The condemnation came on the same day that Turkish defense minister said Ankara will not allow the Kurdish-populated region of Sinjar, situated over 400 kilometers northwest of the Iraqi capital Baghdad, to become “a new stronghold for the PKK terror group.”
“We expect the Baghdad government to cooperate with us in ending the separatist PKK terror group's presence in Iraqi territories,” Hulusi Akar told the parliament.
Akar asserted that Turkey respects the territorial integrity of Syria, Iraq and its neighbors.
“However, for the security of the country and the nation, our operations will continue until the PKK terror group has been completely defeated in the locations they exist in Iraq,” he said.
Sinjar “will never be allowed to become new Qandil [Mountains], Akar said, referring to main base of the PKK militants near the border with Turkey.
On Friday, Iraq's Foreign Ministry summoned Turkish Ambassador Fatih Yildiz to protest his country’s airstrikes in northern Iraq.
The ministry said in a statement Friday that it had rebuked Ankara over two air raids on Sinjar and Makhmour mountains the previous night, calling the Turkish airstrikes a violation of Iraq's national sovereignty.
Turkey, along with the European Union and the United States, has declared the PKK a terrorist group and banned it.
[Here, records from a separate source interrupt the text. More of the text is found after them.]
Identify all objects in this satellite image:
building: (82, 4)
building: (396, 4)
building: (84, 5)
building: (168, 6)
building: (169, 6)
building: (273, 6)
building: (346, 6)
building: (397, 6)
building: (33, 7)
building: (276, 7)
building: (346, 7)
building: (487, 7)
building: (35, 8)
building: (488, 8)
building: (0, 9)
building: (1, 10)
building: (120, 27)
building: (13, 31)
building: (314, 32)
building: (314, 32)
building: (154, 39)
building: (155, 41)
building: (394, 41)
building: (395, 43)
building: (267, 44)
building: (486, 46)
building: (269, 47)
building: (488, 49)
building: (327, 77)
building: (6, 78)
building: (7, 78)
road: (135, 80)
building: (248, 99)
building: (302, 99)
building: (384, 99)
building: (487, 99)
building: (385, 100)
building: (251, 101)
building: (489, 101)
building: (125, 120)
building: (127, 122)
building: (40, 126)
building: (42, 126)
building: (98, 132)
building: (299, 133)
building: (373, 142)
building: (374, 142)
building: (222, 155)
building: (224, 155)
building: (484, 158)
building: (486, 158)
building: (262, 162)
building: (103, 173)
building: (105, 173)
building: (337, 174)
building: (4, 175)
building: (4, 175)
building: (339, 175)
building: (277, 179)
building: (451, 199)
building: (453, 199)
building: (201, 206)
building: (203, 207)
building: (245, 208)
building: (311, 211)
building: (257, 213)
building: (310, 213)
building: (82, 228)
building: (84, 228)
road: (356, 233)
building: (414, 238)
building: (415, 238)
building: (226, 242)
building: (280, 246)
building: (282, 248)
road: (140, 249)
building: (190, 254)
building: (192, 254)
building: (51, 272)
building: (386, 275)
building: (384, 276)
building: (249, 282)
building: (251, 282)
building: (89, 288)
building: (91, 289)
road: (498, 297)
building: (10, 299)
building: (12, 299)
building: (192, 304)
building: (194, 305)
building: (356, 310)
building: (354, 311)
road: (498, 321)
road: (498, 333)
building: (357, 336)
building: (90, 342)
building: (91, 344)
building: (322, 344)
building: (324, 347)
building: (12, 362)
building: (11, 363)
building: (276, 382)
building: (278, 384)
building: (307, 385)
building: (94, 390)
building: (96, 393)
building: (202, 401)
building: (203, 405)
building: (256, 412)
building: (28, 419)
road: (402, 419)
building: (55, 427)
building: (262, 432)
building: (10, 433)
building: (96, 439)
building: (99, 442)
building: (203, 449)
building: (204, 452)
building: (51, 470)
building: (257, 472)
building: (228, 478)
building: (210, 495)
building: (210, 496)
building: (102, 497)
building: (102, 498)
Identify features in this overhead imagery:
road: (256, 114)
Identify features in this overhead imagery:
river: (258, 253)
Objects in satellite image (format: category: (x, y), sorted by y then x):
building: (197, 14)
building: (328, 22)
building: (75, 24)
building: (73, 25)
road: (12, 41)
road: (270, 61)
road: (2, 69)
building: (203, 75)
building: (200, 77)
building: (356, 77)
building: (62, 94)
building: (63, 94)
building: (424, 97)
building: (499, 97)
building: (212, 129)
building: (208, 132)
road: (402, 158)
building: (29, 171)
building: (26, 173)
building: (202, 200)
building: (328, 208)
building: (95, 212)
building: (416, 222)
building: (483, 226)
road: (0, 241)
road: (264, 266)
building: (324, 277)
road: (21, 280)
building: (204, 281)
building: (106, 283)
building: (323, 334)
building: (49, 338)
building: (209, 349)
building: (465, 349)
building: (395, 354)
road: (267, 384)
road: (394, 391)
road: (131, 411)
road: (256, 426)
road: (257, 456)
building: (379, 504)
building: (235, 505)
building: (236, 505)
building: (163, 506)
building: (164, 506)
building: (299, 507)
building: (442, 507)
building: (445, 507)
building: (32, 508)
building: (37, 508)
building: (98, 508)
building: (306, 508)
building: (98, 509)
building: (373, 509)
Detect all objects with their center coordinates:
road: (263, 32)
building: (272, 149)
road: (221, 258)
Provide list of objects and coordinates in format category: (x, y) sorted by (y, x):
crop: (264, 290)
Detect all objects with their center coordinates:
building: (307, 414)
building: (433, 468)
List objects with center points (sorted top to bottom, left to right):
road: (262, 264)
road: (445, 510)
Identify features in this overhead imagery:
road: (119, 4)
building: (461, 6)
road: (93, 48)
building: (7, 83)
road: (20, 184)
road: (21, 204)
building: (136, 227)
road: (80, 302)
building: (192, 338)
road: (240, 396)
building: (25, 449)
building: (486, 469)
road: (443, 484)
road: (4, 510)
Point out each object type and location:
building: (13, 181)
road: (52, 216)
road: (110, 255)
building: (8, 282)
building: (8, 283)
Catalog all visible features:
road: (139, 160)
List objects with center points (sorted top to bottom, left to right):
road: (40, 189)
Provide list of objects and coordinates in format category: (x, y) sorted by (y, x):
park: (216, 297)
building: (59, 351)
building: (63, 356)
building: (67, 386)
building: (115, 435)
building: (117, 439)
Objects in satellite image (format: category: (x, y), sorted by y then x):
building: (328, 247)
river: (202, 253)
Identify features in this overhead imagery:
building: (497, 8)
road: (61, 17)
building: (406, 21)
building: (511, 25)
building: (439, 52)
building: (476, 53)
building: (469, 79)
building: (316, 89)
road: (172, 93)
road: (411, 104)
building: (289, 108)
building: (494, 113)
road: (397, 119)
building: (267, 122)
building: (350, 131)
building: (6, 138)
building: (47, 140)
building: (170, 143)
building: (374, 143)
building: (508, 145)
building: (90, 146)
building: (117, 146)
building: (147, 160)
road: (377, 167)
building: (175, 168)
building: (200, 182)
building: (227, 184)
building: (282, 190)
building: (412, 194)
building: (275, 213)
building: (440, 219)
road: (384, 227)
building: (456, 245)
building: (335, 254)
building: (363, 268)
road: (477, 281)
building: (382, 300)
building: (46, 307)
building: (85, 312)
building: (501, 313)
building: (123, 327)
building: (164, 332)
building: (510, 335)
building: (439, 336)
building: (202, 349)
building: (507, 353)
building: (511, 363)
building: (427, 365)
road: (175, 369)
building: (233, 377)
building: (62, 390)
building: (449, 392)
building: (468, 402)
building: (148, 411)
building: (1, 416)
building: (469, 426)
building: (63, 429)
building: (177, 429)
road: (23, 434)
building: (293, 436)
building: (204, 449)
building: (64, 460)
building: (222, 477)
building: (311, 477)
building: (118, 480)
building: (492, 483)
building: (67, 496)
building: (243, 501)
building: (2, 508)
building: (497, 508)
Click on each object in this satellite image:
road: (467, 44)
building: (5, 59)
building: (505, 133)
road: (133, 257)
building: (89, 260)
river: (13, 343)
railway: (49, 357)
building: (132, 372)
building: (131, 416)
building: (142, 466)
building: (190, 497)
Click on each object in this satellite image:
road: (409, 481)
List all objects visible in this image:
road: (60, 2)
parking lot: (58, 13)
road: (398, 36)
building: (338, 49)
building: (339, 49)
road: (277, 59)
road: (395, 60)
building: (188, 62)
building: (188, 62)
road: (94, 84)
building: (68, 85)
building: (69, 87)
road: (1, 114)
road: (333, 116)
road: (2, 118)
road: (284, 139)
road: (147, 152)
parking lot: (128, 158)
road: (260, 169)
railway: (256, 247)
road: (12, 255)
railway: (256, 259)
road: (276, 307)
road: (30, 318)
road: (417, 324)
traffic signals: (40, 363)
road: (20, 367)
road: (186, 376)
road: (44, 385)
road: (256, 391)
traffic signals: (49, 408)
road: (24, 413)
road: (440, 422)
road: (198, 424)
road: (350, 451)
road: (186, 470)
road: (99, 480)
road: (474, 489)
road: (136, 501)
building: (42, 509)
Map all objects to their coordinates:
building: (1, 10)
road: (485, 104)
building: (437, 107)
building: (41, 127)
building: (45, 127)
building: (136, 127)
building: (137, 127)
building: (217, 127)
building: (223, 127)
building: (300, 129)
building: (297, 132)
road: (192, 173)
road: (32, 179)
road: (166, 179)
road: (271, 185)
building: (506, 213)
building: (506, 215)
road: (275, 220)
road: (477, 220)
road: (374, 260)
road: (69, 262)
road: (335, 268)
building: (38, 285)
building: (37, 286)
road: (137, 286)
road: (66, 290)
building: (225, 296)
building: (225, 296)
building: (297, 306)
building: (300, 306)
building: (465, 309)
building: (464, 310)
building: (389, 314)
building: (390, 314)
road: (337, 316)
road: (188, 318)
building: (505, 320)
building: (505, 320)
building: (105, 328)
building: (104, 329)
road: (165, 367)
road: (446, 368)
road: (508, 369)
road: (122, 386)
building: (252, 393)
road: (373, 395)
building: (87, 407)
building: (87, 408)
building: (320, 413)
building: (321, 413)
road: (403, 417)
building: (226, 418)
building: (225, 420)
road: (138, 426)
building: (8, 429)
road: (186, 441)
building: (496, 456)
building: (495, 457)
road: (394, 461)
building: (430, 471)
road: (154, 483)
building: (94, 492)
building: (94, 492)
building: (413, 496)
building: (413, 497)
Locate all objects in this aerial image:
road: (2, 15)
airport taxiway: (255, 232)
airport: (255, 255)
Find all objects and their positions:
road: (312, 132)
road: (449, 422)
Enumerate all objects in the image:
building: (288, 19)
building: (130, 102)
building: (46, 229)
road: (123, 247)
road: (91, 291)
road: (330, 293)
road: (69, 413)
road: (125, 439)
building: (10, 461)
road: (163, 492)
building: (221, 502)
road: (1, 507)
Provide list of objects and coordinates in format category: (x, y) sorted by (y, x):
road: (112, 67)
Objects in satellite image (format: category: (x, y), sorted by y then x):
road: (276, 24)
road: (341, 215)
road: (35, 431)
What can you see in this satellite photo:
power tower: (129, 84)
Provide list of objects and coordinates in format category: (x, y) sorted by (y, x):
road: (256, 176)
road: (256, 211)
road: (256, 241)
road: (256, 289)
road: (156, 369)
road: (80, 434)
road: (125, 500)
The militant group has been seeking an autonomous Kurdish region since 1984.
A shaky ceasefire between the PKK and the Turkish government collapsed in July 2015. Attacks on Turkish security forces have soared ever since.
Over the past few months, Turkish ground and air forces have been carrying out operations against PKK positions in the country as well as in northern Iraq and neighboring Syria.
More than 40,000 people have been killed during the three-decade conflict between Turkey and the autonomy-seeking militant group.